======== DATA FOR REVIEW

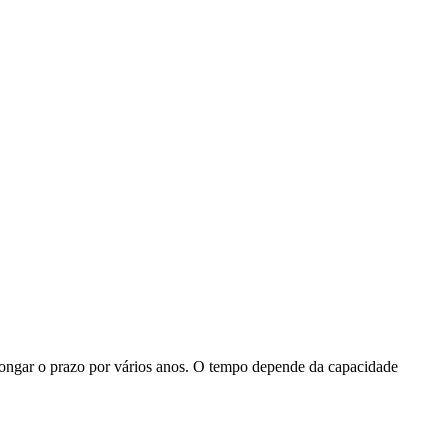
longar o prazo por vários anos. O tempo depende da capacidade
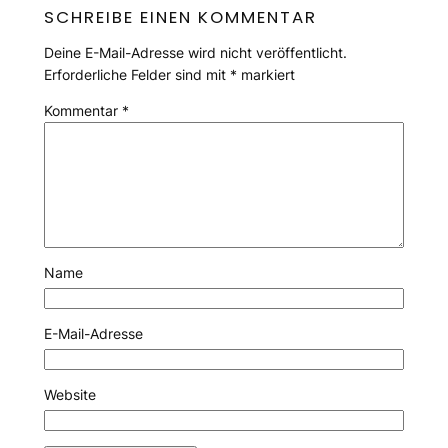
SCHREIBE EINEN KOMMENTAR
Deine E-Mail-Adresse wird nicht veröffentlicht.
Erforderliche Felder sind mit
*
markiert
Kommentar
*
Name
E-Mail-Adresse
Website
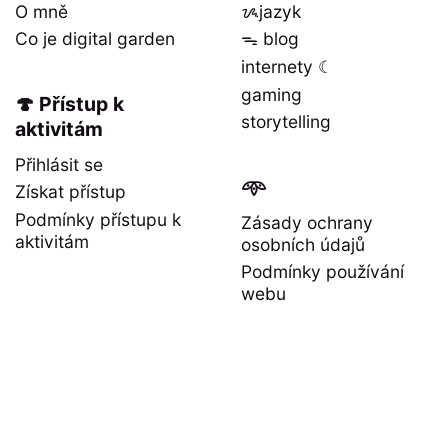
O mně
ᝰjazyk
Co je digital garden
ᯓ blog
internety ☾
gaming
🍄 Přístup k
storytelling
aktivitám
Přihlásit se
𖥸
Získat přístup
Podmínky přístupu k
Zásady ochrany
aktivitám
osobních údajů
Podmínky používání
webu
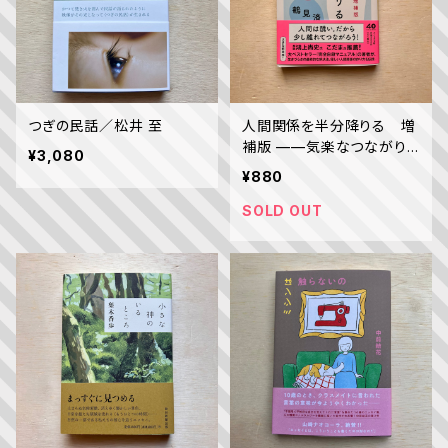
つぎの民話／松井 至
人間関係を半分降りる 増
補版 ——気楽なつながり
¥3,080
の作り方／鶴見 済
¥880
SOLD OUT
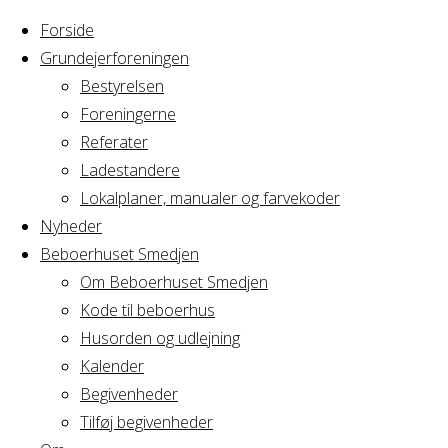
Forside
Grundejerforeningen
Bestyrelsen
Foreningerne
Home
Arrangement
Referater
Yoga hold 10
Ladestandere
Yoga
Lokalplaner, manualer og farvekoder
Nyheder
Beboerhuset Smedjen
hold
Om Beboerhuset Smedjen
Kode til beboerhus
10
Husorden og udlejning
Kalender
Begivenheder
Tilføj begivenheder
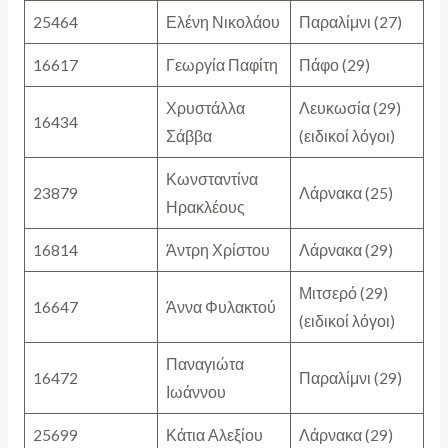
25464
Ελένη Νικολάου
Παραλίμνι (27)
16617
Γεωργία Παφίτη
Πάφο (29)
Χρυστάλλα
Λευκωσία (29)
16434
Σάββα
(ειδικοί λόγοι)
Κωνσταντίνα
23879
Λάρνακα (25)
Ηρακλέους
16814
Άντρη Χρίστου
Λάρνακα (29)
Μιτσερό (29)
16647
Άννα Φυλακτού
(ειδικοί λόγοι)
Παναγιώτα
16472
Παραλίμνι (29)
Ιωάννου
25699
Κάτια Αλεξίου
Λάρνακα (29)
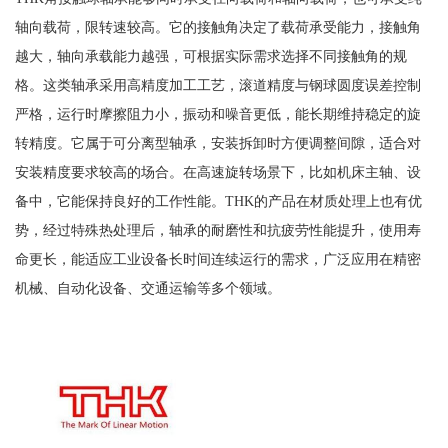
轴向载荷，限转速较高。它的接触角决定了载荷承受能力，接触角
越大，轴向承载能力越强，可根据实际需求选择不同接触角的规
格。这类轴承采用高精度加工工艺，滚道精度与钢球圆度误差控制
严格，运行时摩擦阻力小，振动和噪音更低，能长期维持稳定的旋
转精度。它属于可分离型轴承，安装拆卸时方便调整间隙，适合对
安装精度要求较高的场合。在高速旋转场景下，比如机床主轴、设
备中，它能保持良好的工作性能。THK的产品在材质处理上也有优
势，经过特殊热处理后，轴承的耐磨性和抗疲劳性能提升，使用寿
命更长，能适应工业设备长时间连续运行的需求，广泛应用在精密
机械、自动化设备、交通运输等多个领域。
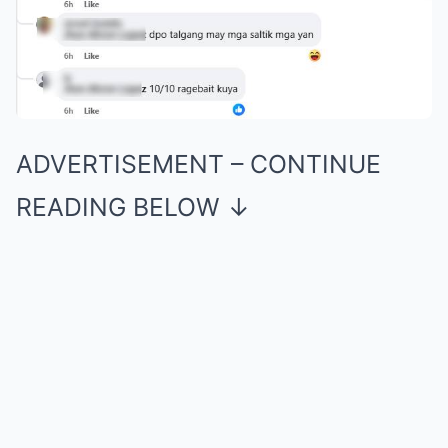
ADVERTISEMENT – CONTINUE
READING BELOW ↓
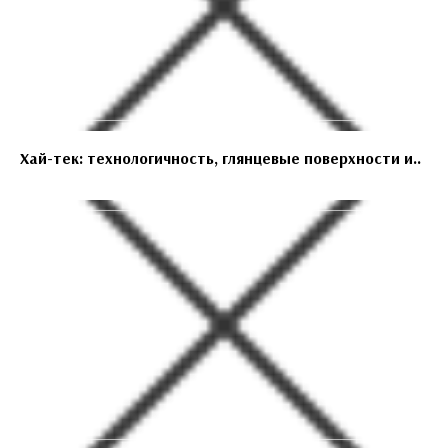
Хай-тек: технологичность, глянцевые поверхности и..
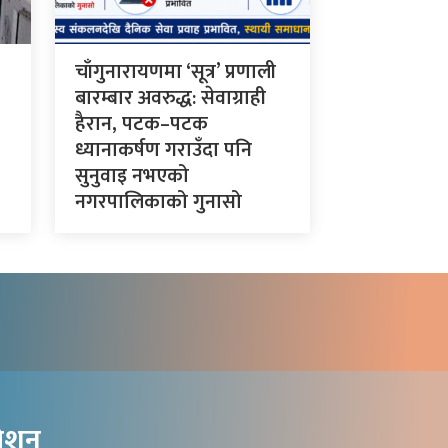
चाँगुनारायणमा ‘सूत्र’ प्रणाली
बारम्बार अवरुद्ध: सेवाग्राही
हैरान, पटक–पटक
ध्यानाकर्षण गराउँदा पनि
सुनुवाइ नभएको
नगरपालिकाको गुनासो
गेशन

================

■ EXERCISE PROMPT
Take the line that holds "Yoga hold 10" as the start and the last line of the data as the end. Copy only those lines exactly, both ends included, except the pictures.

■ TASK SOLUTION
Yoga hold 10
Ladestandere
Yoga
Lokalplaner, manualer og farvekoder
Nyheder
Beboerhuset Smedjen
hold
Om Beboerhuset Smedjen
Kode til beboerhus
10
Husorden og udlejning
Kalender
Begivenheder
Tilføj begivenheder
25464
Ελένη Νικολάου
Παραλίμνι (27)
16617
Γεωργία Παφίτη
Πάφο (29)
Χρυστάλλα
Λευκωσία (29)
16434
Σάββα
(ειδικοί λόγοι)
Κωνσταντίνα
23879
Λάρνακα (25)
Ηρακλέους
16814
Άντρη Χρίστου
Λάρνακα (29)
Μιτσερό (29)
16647
Άννα Φυλακτού
(ειδικοί λόγοι)
Παναγιώτα
16472
Παραλίμνι (29)
Ιωάννου
25699
Κάτια Αλεξίου
Λάρνακα (29)
轴向载荷，限转速较高。它的接触角决定了载荷承受能力，接触角
越大，轴向承载能力越强，可根据实际需求选择不同接触角的规
格。这类轴承采用高精度加工工艺，滚道精度与钢球圆度误差控制
严格，运行时摩擦阻力小，振动和噪音更低，能长期维持稳定的旋
转精度。它属于可分离型轴承，安装拆卸时方便调整间隙，适合对
安装精度要求较高的场合。在高速旋转场景下，比如机床主轴、设
备中，它能保持良好的工作性能。THK的产品在材质处理上也有优
势，经过特殊热处理后，轴承的耐磨性和抗疲劳性能提升，使用寿
命更长，能适应工业设备长时间连续运行的需求，广泛应用在精密
机械、自动化设备、交通运输等多个领域。
ADVERTISEMENT – CONTINUE
READING BELOW ↓
Хай-тек: технологичность, глянцевые поверхности и..
चाँगुनारायणमा ‘सूत्र’ प्रणाली
बारम्बार अवरुद्ध: सेवाग्राही
हैरान, पटक–पटक
ध्यानाकर्षण गराउँदा पनि
सुनुवाइ नभएको
नगरपालिकाको गुनासो
गेशन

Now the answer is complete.